* EXCERPT:
+---+
I faced the young man and quietly said, “You will not hurt her or anyone else. You don’t want to do that. Give me the knife.” After a long pause, he handed me the knife, and I left with the intern. The understanding of God as omnipresent, infinite Love had ruled fear out of me. And although initially shaken, the intern assured me that she was OK. (She later confirmed that she remained entirely free from any post-traumatic issues in the weeks and months afterward.)
When I went back to the room, I continued to feel a deep peace. I added a penalty for the young man’s behavior, the terms of which, for the first time, he accepted and fulfilled without complaint.
Over the following months of working with the young man, I prayed daily to understand that, as spiritual ideas of divine Mind, we are motivated only by this infinite Mind, the only Mind there is. God’s kingdom, where Mind is supreme, is “within” each of us (see Luke 17:21). God is the only power; therefore, evil has no power to take root in consciousness – no ability to create a violent person. The absolute sovereignty of God, good, gives us the unassailable ability to overcome every evil that confronts us.
Within 18 months, the young man went from being known as a guaranteed repeat offender to being described by his job supervisor as an outstanding role model. Eventually, he apologized for his habitual belligerent and aggressive behavior.
No one needs to suffer from either violence or the fear of it. We can find sure security in God. We can pray, “Deliver me, O Lord, from the evil man: preserve me from the violent man,” knowing that violence is never really expressed in God’s children (Psalms 140:1). This petition can be a vital first step toward freedom from both terrorism and terror.
+---+
* DATA SUPPLIED:

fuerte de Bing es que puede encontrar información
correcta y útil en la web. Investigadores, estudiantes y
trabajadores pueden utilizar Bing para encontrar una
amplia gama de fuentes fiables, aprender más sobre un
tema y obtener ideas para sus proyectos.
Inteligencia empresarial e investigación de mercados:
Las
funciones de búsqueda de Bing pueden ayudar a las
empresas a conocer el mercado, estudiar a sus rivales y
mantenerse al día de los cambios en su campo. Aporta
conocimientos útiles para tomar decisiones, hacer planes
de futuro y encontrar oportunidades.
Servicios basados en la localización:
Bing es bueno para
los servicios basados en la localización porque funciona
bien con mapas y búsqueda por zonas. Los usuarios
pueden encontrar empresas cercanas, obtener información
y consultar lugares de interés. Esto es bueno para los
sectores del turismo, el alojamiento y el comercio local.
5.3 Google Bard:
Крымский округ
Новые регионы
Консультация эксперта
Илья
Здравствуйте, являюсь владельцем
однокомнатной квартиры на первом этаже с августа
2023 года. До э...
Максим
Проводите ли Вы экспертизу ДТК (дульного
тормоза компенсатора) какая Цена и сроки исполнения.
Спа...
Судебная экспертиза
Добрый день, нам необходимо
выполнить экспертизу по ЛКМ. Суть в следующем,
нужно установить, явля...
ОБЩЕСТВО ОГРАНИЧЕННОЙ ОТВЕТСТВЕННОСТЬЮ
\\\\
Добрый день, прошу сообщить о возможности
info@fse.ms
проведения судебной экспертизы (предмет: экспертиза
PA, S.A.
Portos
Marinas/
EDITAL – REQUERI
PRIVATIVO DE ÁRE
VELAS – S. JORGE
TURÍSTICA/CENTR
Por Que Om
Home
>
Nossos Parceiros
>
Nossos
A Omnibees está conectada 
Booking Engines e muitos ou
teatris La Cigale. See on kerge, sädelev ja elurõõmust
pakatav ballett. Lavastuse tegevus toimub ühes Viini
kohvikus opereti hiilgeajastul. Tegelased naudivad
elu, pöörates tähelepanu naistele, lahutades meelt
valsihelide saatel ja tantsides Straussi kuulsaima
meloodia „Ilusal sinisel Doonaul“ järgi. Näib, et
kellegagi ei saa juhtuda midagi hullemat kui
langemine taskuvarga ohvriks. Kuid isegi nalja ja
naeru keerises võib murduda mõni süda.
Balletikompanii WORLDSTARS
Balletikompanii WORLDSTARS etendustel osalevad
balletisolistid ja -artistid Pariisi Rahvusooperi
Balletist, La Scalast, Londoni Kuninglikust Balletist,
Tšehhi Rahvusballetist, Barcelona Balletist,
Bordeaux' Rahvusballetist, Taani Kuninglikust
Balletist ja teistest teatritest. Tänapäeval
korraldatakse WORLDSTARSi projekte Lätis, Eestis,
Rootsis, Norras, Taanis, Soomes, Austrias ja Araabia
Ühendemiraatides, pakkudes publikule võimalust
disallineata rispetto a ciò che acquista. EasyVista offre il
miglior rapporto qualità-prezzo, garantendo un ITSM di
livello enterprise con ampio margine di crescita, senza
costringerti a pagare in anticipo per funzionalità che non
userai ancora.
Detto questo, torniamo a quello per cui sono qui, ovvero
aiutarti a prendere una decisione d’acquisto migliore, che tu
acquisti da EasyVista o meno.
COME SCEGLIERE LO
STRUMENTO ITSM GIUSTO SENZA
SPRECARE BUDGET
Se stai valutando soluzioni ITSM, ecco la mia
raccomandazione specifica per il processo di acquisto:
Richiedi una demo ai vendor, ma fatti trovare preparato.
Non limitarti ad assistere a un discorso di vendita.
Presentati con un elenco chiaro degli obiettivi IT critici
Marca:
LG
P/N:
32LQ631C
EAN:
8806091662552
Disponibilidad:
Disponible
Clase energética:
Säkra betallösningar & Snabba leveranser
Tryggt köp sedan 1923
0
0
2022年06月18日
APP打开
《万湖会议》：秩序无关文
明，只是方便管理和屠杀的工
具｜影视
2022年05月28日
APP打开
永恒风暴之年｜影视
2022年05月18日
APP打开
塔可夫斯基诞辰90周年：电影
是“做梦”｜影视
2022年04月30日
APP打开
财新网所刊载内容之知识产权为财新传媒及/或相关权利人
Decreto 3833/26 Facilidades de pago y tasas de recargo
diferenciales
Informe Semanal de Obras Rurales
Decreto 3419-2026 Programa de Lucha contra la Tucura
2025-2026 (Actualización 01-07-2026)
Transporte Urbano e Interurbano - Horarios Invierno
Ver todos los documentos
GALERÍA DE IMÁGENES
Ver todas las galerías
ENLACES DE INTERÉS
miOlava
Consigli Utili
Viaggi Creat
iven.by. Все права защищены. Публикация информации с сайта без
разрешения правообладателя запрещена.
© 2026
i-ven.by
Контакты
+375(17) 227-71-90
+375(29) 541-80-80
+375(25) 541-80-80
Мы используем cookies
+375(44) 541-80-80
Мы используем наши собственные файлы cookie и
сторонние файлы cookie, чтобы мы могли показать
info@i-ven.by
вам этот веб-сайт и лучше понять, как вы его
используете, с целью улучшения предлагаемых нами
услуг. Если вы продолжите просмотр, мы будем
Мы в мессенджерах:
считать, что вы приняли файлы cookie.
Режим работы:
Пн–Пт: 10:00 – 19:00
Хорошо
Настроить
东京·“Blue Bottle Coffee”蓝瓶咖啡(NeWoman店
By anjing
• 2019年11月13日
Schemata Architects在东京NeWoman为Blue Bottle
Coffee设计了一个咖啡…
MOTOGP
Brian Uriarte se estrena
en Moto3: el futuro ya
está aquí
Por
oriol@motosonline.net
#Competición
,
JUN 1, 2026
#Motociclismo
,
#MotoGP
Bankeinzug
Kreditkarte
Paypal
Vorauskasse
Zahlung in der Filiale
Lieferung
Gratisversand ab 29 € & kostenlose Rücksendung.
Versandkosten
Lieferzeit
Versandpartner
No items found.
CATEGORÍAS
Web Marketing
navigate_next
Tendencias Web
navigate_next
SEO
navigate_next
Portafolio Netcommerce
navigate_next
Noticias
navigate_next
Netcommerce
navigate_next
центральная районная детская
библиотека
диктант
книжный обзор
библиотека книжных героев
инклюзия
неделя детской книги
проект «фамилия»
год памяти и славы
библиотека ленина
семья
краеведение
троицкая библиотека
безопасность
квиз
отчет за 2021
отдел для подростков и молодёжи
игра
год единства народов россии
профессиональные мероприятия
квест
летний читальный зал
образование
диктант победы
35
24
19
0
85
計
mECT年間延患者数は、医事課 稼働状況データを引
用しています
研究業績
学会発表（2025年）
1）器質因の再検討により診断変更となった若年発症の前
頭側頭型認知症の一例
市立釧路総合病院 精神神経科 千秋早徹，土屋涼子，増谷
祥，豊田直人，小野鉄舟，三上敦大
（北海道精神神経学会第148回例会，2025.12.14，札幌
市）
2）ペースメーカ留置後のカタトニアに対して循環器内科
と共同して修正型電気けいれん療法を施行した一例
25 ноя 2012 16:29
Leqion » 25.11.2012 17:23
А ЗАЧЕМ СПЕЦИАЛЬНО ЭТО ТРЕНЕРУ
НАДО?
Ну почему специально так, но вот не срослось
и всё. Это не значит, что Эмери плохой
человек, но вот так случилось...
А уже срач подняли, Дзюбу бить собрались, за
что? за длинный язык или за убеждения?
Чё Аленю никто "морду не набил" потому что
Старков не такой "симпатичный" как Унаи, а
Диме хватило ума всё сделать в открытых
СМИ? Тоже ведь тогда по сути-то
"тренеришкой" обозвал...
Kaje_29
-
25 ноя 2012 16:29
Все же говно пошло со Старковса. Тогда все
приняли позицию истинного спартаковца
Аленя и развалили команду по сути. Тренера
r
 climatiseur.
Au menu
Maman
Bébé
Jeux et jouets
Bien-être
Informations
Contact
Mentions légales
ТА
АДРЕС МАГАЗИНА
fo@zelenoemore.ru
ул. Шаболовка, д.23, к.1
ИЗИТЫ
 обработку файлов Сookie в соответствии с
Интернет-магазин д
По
+---+
* ASSIGNED TASK 1: Please list every action the passage says the young man himself took after the narrator asked for the knife.
* ASSIGNED TASK 2: In the passage, how did the young man's job supervisor come to describe him?
The rows come from a different source than the passage.

* WRITTEN RESPONSE 1:
- He handed over the knife.
- He accepted and fulfilled the terms of the penalty without complaint.
- He apologized for his habitual belligerent and aggressive behavior.

* WRITTEN RESPONSE 2: As an outstanding role model.